Task requirements: Everything from the line with "Договор купли-продажи гаража" to the final line of the entries, both included, should be restated word for word; please omit the pictures.
[Start of Attachment]
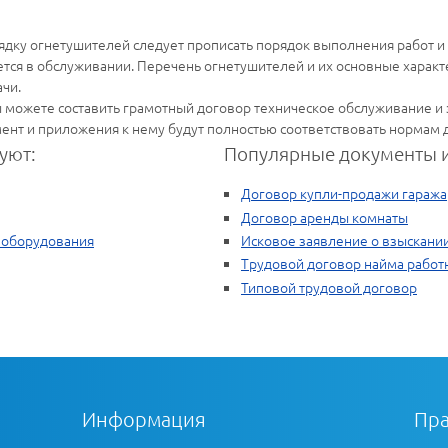
ядку огнетушителей следует прописать порядок выполнения работ и т
тся в обслуживании. Перечень огнетушителей и их основные характ
ачи.
 можете составить грамотный договор техническое обслуживание и 
мент и приложения к нему будут полностью соответствовать нормам
уют:
Популярные документы и
Договор купли-продажи гаража
Договор аренды комнаты
 оборудования
Исковое заявление о взыскани
Трудовой договор найма работ
Типовой трудовой договор
Информация
Пра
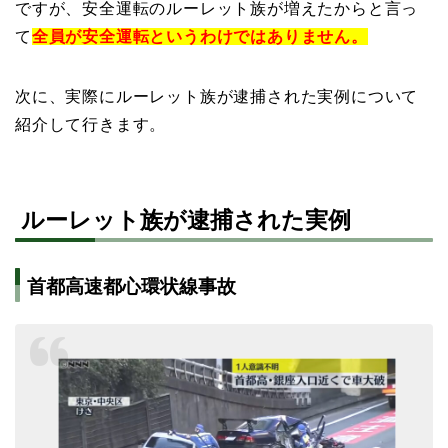
ですが、安全運転のルーレット族が増えたからと言っ
て
全員が安全運転というわけではありません。
次に、実際にルーレット族が逮捕された実例について
紹介して行きます。
ルーレット族が逮捕された実例
首都高速都心環状線事故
[End of Attachment]
Output for this exercise:
Договор купли-продажи гаража
Договор аренды комнаты
 оборудования
Исковое заявление о взыскани
Трудовой договор найма работ
Типовой трудовой договор
Информация
Пра
ですが、安全運転のルーレット族が増えたからと言っ
て
全員が安全運転というわけではありません。
次に、実際にルーレット族が逮捕された実例について
紹介して行きます。
ルーレット族が逮捕された実例
首都高速都心環状線事故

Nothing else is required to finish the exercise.